Barlow also recounted some previous incidents in which he felt that other students on campus felt silenced, suggesting that Reclaim HLS’s occupation of the Lounge is the latest in a series of conversation-chilling occurrences on campus. Last fall semester, Barlow started a petition to opposed to some of the demands of Reclaim HLS, which garnered just under 40 signatures.
“We had several people who signed as ‘anonymous’ or ‘very regretfully anonymous.’ The guy I was working with wanted to be anonymous,” Barlow said. “It was comical but sad.”
Sussman, a signatory to the petition, agreed that people with dissenting viewpoints often feel pressure to keep quiet.
“Those who don’t have a liberal ideology are often shunned or not heard,” Sussman said.
In addition, opponents criticize Reclaim HLS’s demand that Harvard bring on several professors specializing in critical race theory. In contrast, they say that Harvard’s reputation is to hire the best available candidates for tenure-track positions without regard to discipline.
“Establishing a professorship for a particular partisan viewpoint necessarily undermines academic freedom,” Craddock said.
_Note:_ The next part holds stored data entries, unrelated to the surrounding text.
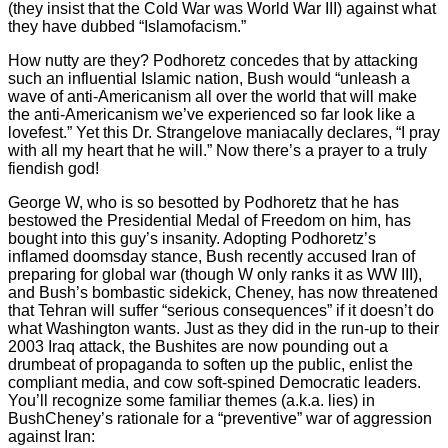
(they insist that the Cold War was World War III) against what
they have dubbed “Islamofacism.”
How nutty are they? Podhoretz concedes that by attacking
such an influential Islamic nation, Bush would “unleash a
wave of anti-Americanism all over the world that will make
the anti-Americanism we’ve experienced so far look like a
lovefest.” Yet this Dr. Strangelove maniacally declares, “I pray
with all my heart that he will.” Now there’s a prayer to a truly
fiendish god!
George W, who is so besotted by Podhoretz that he has
bestowed the Presidential Medal of Freedom on him, has
bought into this guy’s insanity. Adopting Podhoretz’s
inflamed doomsday stance, Bush recently accused Iran of
preparing for global war (though W only ranks it as WW III),
and Bush’s bombastic sidekick, Cheney, has now threatened
that Tehran will suffer “serious consequences” if it doesn’t do
what Washington wants. Just as they did in the run-up to their
2003 Iraq attack, the Bushites are now pounding out a
drumbeat of propaganda to soften up the public, enlist the
compliant media, and cow soft-spined Democratic leaders.
You’ll recognize some familiar themes (a.k.a. lies) in
BushCheney’s rationale for a “preventive” war of aggression
against Iran:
Critical race theory and its use of narrative as an important source of scholarly insight was also a point of contention. Krieger criticized as exemplary a paper by University of Virginia law professor and critical race theorist Alex Johnson in which Johnson wrote, “It is perfectly acceptable … if that which is presented as the truth turns out not to be objectively true.”
Reclaim HLS member A.J. Clayborne defended critical race theory, noting that no less a figure than Plato also used stories to make philosophical and academically rigorous points.
“People assume critical race theory is some crazy leftist theory about how the U.S. is evil,” Clayborne said. “It’s just honest. It incorporates a holistic theory. It demonstrates how the law has oppressed marginalized people for centuries.”
However, some students were still skeptical.
“Instead of analysis, [critical race theory provides] narrative,” Craddock said. It strikes at the core of what we believe is the purpose of a legal education.”
“I tried to find somebody to say on concrete terms what critical race theory was,” Barlow said, “[But their answers were] so vague that I don’t even know how to respond to calls to have more critical race theory.”
Overall, the critics of Reclaim HLS seemed frustrated that the activists and the reforms they are pushing for seemed as inflexible as the administration and societal system the activists are opposing.
“I think the best preparation for a young lawyer is rational inquiry and free discussion, not doctrinaire dogmatism,” Craddock said.